Verdict: For most teams, Approach 1 (gcloud) is superior due to cost, performance, and simplicity.


Alternative Approach — Cloud Build Triggers

Let’s talk about another route — Cloud Build Triggers.
Instead of GitLab pushing deployments, Google Cloud can watch your repository and deploy automatically whenever you push new code.

Simple analogy:
GitLab CI/CD = You call a cab when you need a ride.
Cloud Build Trigger = A self-driving car that picks you up automatically.

Setting Up Cloud Build Trigger (Step-by-Step)

To set up a Cloud Build Trigger, follow these steps carefully:

  1. Select your project in the Google Cloud Console.

  2. In the search bar, type “Cloud Build” and open it.

  3. From the left sidebar, go to Repositories → 2nd Gen → Create Host Connection.

  4. Choose GitLab from the available options on the left.

  5. Enter your GitLab credentials and authorize access.

  6. After connecting, go back one step and open Link Repository (2nd Gen).

  7. Select your host and the repository you want to link.

    • Once linked successfully, your GitLab repository will appear under connected repositories.
  8. Next, navigate to Triggers and click Create Trigger.

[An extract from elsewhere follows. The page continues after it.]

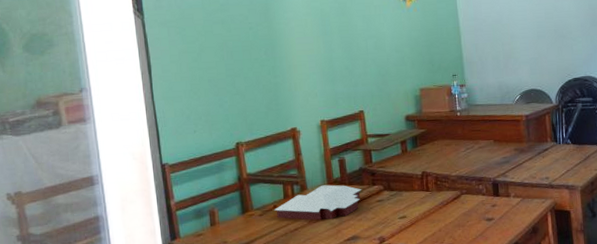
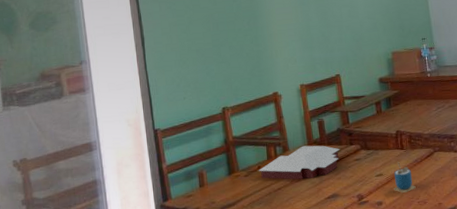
cup: none [417,203,441,237] -> present [394,161,416,194]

    • Choose the linked repository from the 2nd Gen list.

    • Configure the trigger settings (branch, build steps, trigger conditions, etc.) based on your requirements.

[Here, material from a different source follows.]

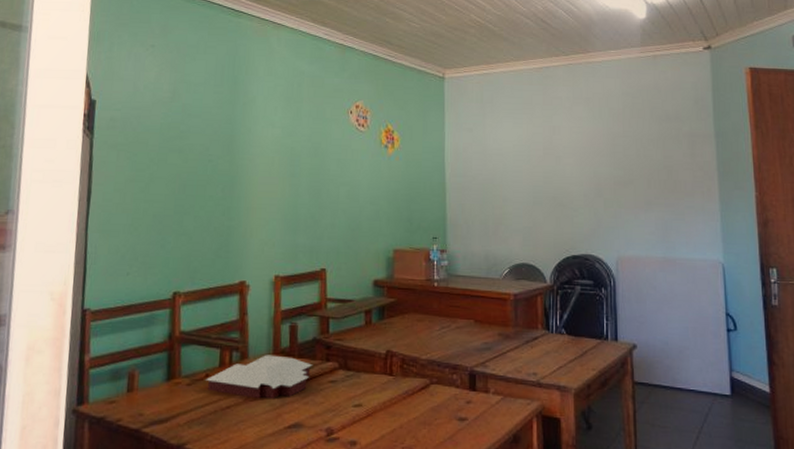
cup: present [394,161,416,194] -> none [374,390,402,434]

  9. Finally, create a cloudbuild.yaml file in your repository to define the build and deploy steps. For the exact structure and examples, you can refer to the official Cloud Build docs: Create and manage build triggers & Basic build configuration

For example you can build cloudbuild.yaml file like below:

steps:

   # Build image
   - name: 'gcr.io/cloud-builders/docker'
   args: ['build', '-t', 'LOCATION-docker.pkg.dev/$PROJECT_ID/REPO_NAME/IMAGE_NAME:$SHORT_SHA', '.']

   # Push image
   - name: 'gcr.io/cloud-builders/docker'
       args: ['push', 'LOCATION-docker.pkg.dev/$PROJECT_ID/REPO_NAME/IMAGE_NAME:$SHORT_SHA']

   # Deploy to Cloud Run
   - name: 'gcr.io/cloud-builders/gcloud'
       args: ['run', 'deploy', 'SERVICE_NAME', '--image', 'LOCATION-docker.pkg.dev/$PROJECT_ID/REPO_NAME/IMAGE_NAME:$SHORT_SHA', '--region', 'LOCATION']

   images:
   - 'LOCATION-docker.pkg.dev/$PROJECT_ID/REPO_NAME/IMAGE_NAME:$SHORT_SHA'

Cloud Build will now handle everything automatically — build, push, and deploy.

When to use this:

  • Your app is fully hosted on GCP.

  • You prefer a lighter CI/CD setup without manual steps.

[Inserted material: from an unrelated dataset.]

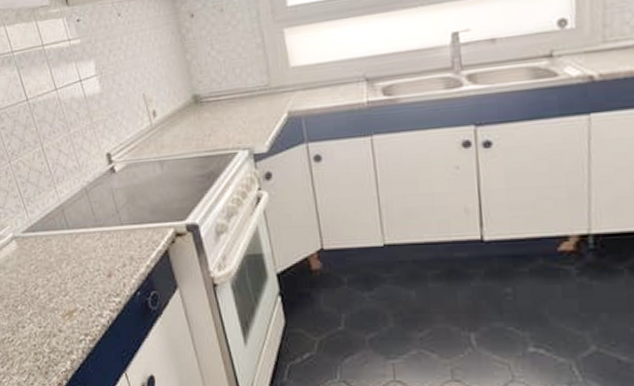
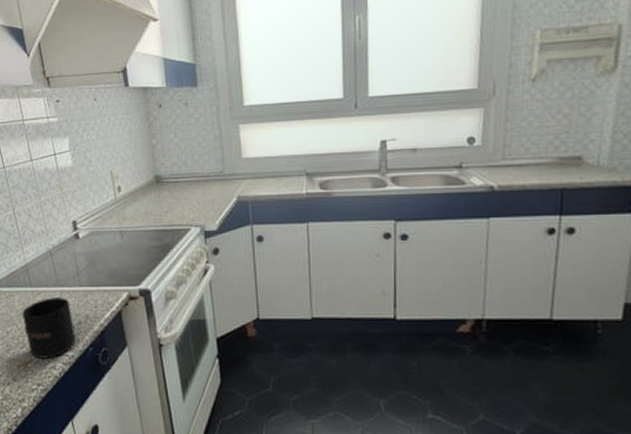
mug: none [61,239,122,306] -> present [22,297,76,359]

  • Ideal for smaller projects or quick prototypes.

Testing Tips

Before merging your pipeline code, don't guess—verify. Create a local script file (e.g., deploy-test.sh). Copy the commands from the script: section of your YAML file and replace the variables with real values. Run this script locally on your terminal.

  • This verifies that your Service Account key works.

  • It ensures the gcloud commands are correct.

  • It saves you from a dozen "Fix CI/CD" commits in your git history.

Conclusion

You’ve now seen how to build a complete, automated deployment pipeline. To recap:

  1. Dockerfile: Use multi-stage builds for efficiency.

  2. GCP Setup: Ensure Artifact Registry and IAM roles are correctly configured.

  3. GitLab CI/CD: Use gcloud builds submit for a smooth build process.

  4. Security: Always protect your keys using GitLab Variables.

With this foundation, you can stop worrying about deployments and focus on what matters most: writing great code.